Flynn's contacts with, and work for, foreign governments have been under scrutiny by numerous congressional committees and special counsel Robert Mueller, who is leading the federal probe into Russian meddling in the 2016 election. Flynn left his post at the White House in February after he lied to Vice President Mike Pence about his contacts with then-Russian Ambassador Sergei Kislyak.

The calls for Gowdy to subpoena the White House, or allow the committee to vote on whether to do so, come after then-Oversight Committee Chairman Jason Chaffetz, R-Utah, and ranking member Elijah Cummings, D-Md., sent a letter in March to then-White House chief of staff Reince Priebus asking for documents related to payments Flynn received from foreign entities.

Chaffetz and Cummings sent the letter to Priebus after they received documents indicating Flynn received more than $67,000 from Russian companies, including $45,000 from RT for his attendance at a gala in Moscow; $11,250 from a Russian charter cargo airline; and $11,250 from a cybersecurity firm based in Russia.

Flynn and his lobbying company also had a $530,000 lobbying contract for work they did on behalf of the Turkish government, which he hadn't previously disclosed.

In April, the White House sent a letter to the committee acknowledging it had the documents the lawmakers requested, but didn't turn anything over. In its letter, the White House did not assert executive privilege.

In addition to pressing Gowdy to subpoena the White House, the Oversight Committee Democrats also urged him to subpoena Flynn's company, Flynn Intel Group, and two others he did business with, ACU Strategic Partners and IP3/IronBridge.
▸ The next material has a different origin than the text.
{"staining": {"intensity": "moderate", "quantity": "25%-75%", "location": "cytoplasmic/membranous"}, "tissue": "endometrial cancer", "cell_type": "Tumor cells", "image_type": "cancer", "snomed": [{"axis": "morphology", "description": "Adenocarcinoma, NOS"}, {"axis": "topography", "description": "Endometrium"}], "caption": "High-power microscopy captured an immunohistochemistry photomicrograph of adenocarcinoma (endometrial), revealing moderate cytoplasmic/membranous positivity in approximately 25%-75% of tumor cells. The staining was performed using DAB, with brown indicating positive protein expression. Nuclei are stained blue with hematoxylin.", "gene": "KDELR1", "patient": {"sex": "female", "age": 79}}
The Democrats cited previous reports indicating Flynn failed to disclose on his application for a security clearance a June 2015 trip to the Middle East and other foreign contacts he had related to "efforts to promote a U.S.-Russian nuclear energy partnership in the Middle East."

Democrats have requested information from the companies and, though they turned over some documents, the companies declined to provide additional information, saying they need a "compulsory" or "formal request" from the entire committee.

"Your decisions on this investigation will have a profound impact on the faith that the American people have in Congress to fulfill our duty under the Constitution to exercise robust oversight of the Executive Branch, especially when grave violations of the public trust are at stake," the Oversight Democrats wrote to Gowdy. "We ask that you compel these entities to produce the requested information, or at the very least, allow the Committee to vote on issuing subpoenas at the next business meeting."